The superscription enunciates the nature of the treatise. It is evidently taken from the Dialogues to Tat, and originally formed part of some General Dissertation or of a collection of Dissertations.
It formed part of an instruction in which the Cosmos
was treated of as “Second God,” as we find it also in Philo 1; but just as Philo guards against any idea of duality, so does our treatise when it ends with the words (§ 5):
“The source and limit and the constitution of all things is God.”
The Great Body of the Cosmos, the Sphere or Perfect Form, the root of all forms, seems to be bounded by the idea of the Æon or Eternity, or Deathlessness.

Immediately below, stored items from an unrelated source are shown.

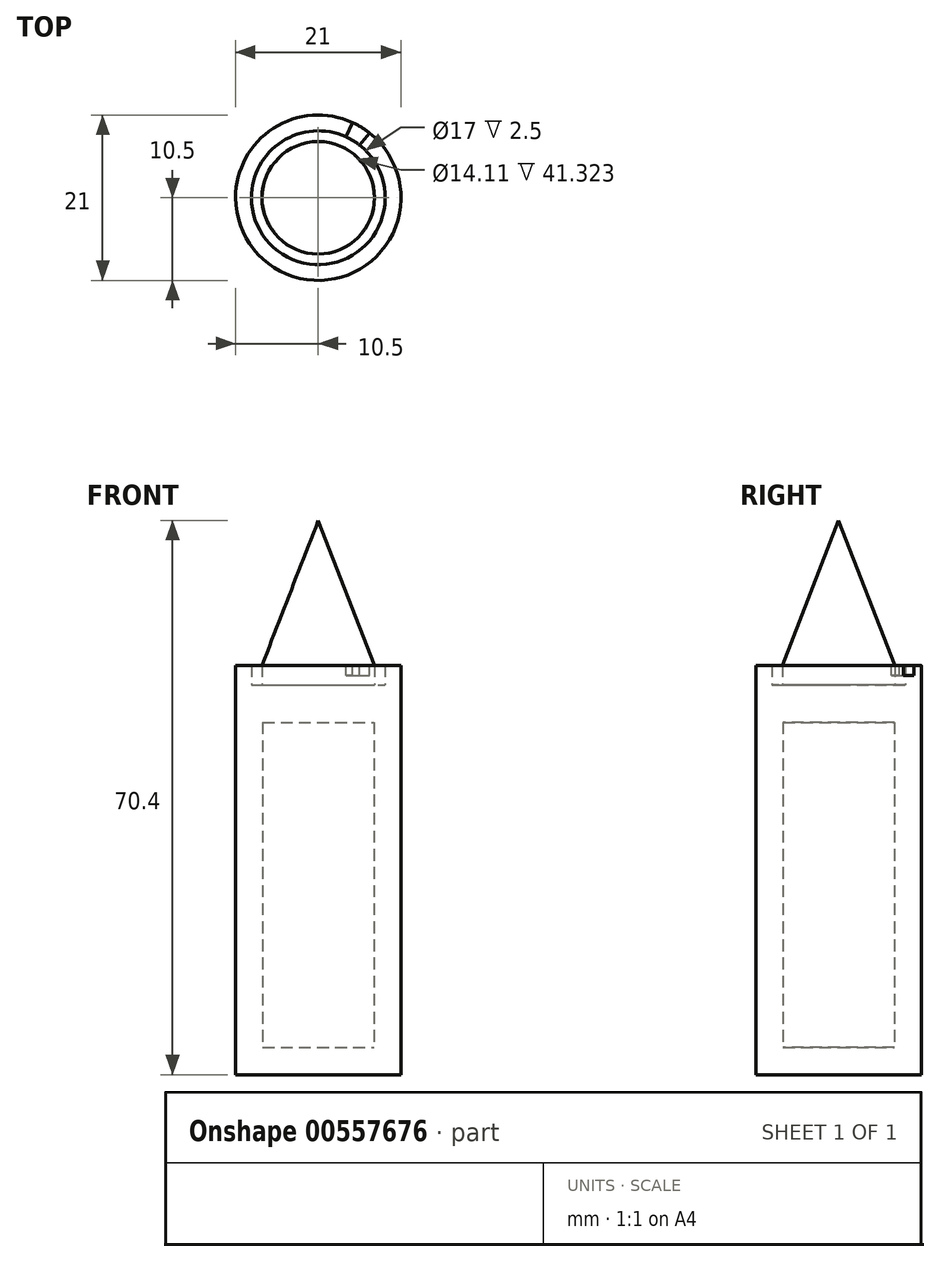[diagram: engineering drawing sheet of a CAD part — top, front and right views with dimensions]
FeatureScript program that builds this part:
annotation { "Feature Type Name" : "Feature", "Feature Type Description" : "" }
export const myFeature = defineFeature(function(context is Context, id is Id, definition is map)
    precondition{}
    {
        {
            var Q0;
            Q0=qCreatedBy(makeId("Front.planeOp"),FACE);
            var sketch = newSketch(context, id + "F0", { "sketchPlane" : qUnion([Q0])});
            skLineSegment(sketch, "E0", {"start": v(0, 0) * mm, "end": v(10.5, 0) * mm});
            skLineSegment(sketch, "E1", {"start": v(10.5, 0) * mm, "end": v(10.5, 52) * mm});
            skLineSegment(sketch, "E2", {"start": v(10.5, 52) * mm, "end": v(8.5, 52) * mm});
            skLineSegment(sketch, "E3", {"start": v(8.5, 52) * mm, "end": v(8.5, 49.5) * mm});
            skLineSegment(sketch, "E4", {"start": v(8.5, 49.5) * mm, "end": v(7.15, 49.5) * mm});
            skLineSegment(sketch, "E5", {"start": v(7.15, 49.5) * mm, "end": v(7.15, 52) * mm});
            skLineSegment(sketch, "E6", {"start": v(0, 0) * mm, "end": v(0, 70.4) * mm});
            skLineSegment(sketch, "E7", {"start": v(0, 70.4) * mm, "end": v(7.15, 52) * mm});
            skLineSegment(sketch, "E8.bottom", {"start": v(7.05, 3.45) * mm, "end": v(0, 3.45) * mm});
            skLineSegment(sketch, "E8.top", {"start": v(7.05, 44.77) * mm, "end": v(0, 44.77) * mm});
            skLineSegment(sketch, "E8.left", {"start": v(7.05, 3.45) * mm, "end": v(7.05, 44.77) * mm});
            skLineSegment(sketch, "E8.right", {"start": v(0, 3.45) * mm, "end": v(0, 44.77) * mm});
            skSolve(sketch);
        }
        {
            var Q0;
            {var subQ5=sQuery(id+"F0.wireOp",EDGE,"E0");Q0=makeQuery(id+"F0.imprint","IMPRINT",FACE,{"disambiguationData":[TD([[makeQuery(id+"F0.imprint","IMPRINT",EDGE,{"derivedFrom":subQ5}),1.0]])]});}
            var Q1;
            Q1=sQuery(id+"F0.wireOp",EDGE,"E6");
            revolve(context, id + "F1", {"entities" : qUnion([Q0]), "axis" : qUnion([Q1]), "revolveType" : RevolveType.FULL});
        }
        {
            var Q0;
            Q0=makeQuery(id+"F1.opRevolve","SWEPT_FACE",FACE,{"disambiguationData":[OSD([sQuery(id+"F0.wireOp",EDGE,"E2")])]});
            var sketch = newSketch(context, id + "F2", { "sketchPlane" : qUnion([Q0])});
            skLineSegment(sketch, "E9", {"start": v(4.36, 9.55) * mm, "end": v(3.5, 7.74) * mm});
            skLineSegment(sketch, "E10", {"start": v(5.24, 6.7) * mm, "end": v(6.52, 8.23) * mm});
            skSolve(sketch);
        }
        {
            var Q0;
            {var subQ0=sQuery(id+"F2.wireOp",EDGE,"E9");Q0=makeQuery(id+"F2.imprint","IMPRINT",FACE,{"disambiguationData":[TD([[makeQuery(id+"F2.imprint","IMPRINT",EDGE,{"derivedFrom":subQ0}),1.0]])]});}
            extrude(context, id + "F3", {"entities" : qUnion([Q0]), "operationType" : NewBodyOperationType.REMOVE, "oppositeDirection" : true, "depth" : 1.3 * mm, "offsetDistance" : 25 * mm});
        }
    });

It is, as it were, the Cave or Womb of all things in genesis, centred in the Pleroma of ideas, the Intelligible Cosmos, which is full-filled with the ideas of God (§ 3).
The eternal order and life of Cosmos is preserved by the law of apokatastasis or restoration (§ 4), the law of ever-becoming, and cyclic renewal, the making-new-again (ἀνανέωσις) of C. H., iii. (iv.) 1.
There is no question of loss of body,—this is an illusion; there is a privation of sense, a going into latency of some particular phase of consciousness.
There are then Great Lives—God, Cosmos, Man. Cosmos is made in the image of God, Man in the image of Cosmos. Therefore has Man sense and mind; by the former he is “in sympathy with” the Cosmos, as Body by the latter he is conscious of God as Mind,—that is the Bodiless. Or as we might phrase it, by sense Man knows the Sensible Cosmos, by mind the Intelligible Cosmos, the Good Mind; for God is Source and Limit and the Constitution of all things—the Cosmos, both Intelligible and Sensible, included.
128:1 Leg. Alleg., § 21; M. i. 82; P. 1103 (Ri. i. 113); Quæst. Sol., i. (quoted by Euseb., Præp. Evang., vii. 13). See in the “Prolegomena,” “Philo Concerning the Logos.”